Teen Book Review: Into the River

Human nature being what it is, the minute we’re told we can’t have something many of us will immediately be consumed with desire for it. 

In a way then, the New Zealand Film and Literature Board of Review’s short-lived interim restriction on the sale and supply of Ted Dawes’ young adult novel, Into the River, was fortuitous for the author in terms of the increased interest this generated in the book.

This winner of the 2013 Margaret Mahy Book of the Year opens with a fine piece of storytelling as young Te Arepa and his best mate Wiremu’s swim in the local river takes a disturbing and life-changing turn. What befalls Te Arepa here cleverly sets the tone for his character development through the rest of the novel.

For the first quarter of the book, we learn about Te Arepa’s whakapapa through his grandfather’s excellently-spun tales of the brave pirate Santos, from whom his family are descended, and whose association marks Te Arepa as someone destined for great things.

With this somewhat whimsical backstory neatly in place, the tone of the novel suddenly changes and settles down to an earthy coming-of-age drama. Te Arepa makes a journey far from small-town rural New Zealand, earning a scholarship at a prestigious school. While fulfilling his grandfather’s hopes for him of a good education, Te Arepa learns what it is like to lose his identity and culture, as he seeks to blend in with his peers in order to avoid bullying by the privileged seniors. In so doing, he turns his back on his childhood, making new and dangerous friendships.

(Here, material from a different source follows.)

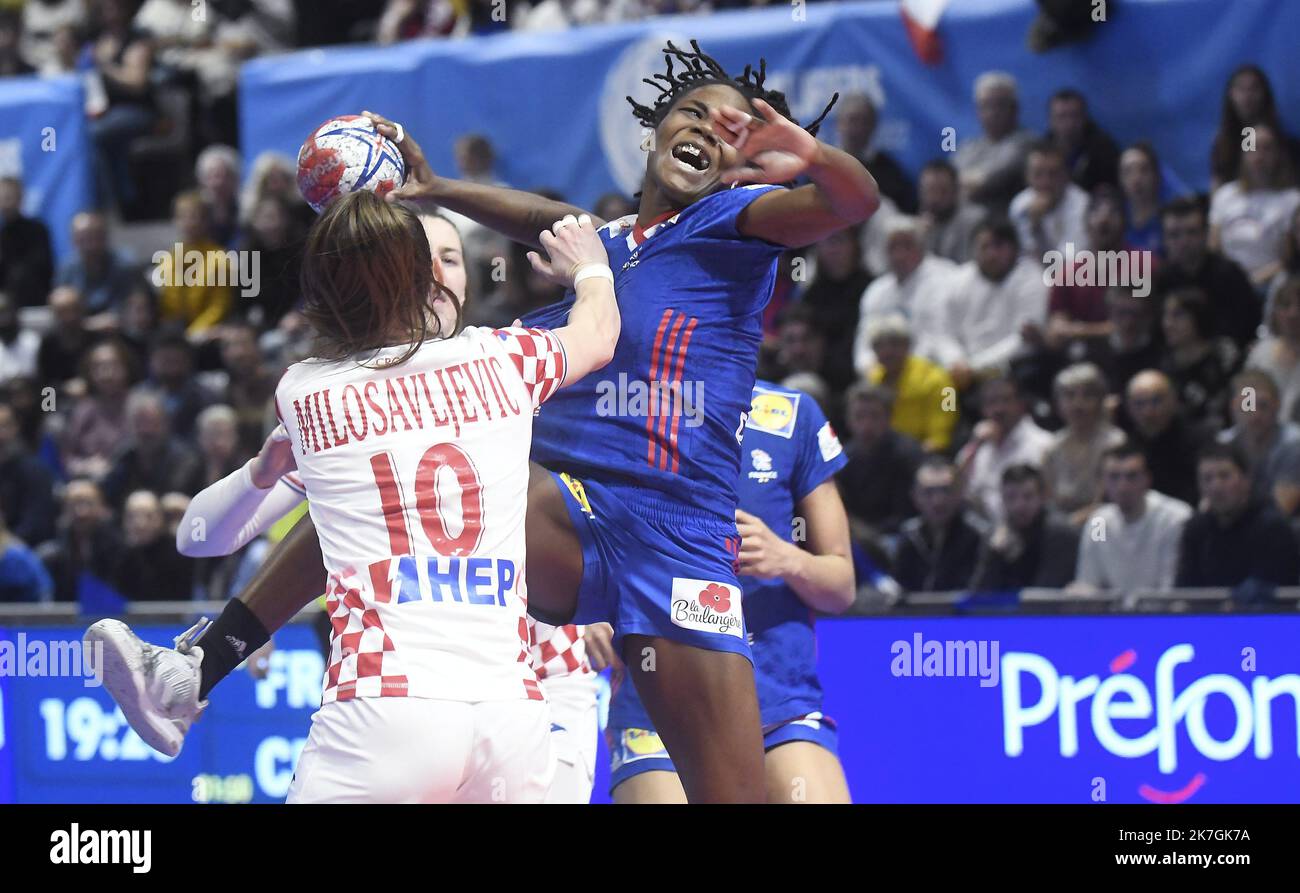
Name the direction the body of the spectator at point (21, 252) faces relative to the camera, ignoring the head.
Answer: toward the camera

Along the journey, Te Arepa experiences sex and drugs, disappointments, fear and betrayal. The book is real life writ large, and in the telling of Te Arepa’s story, there is the truth of the world that many young people live in. Ted Dawe doesn’t shy away from controversial themes in the novel, nor does he dress the sordid and unsavoury aspects of a young adult’s life in dreamy romanticism, but if I was young again, I think I would find the novel to be a salutary lesson, rather than an invitation to jump on the wild bandwagon it portrays. I enjoyed Into the River – not an easy read by any stretch of the imagination, but absorbing and well-told. And while I would advise parents to read the novel themselves before deciding whether it is suitable for their child, I have to say it is a good read for young people if approached in the right way.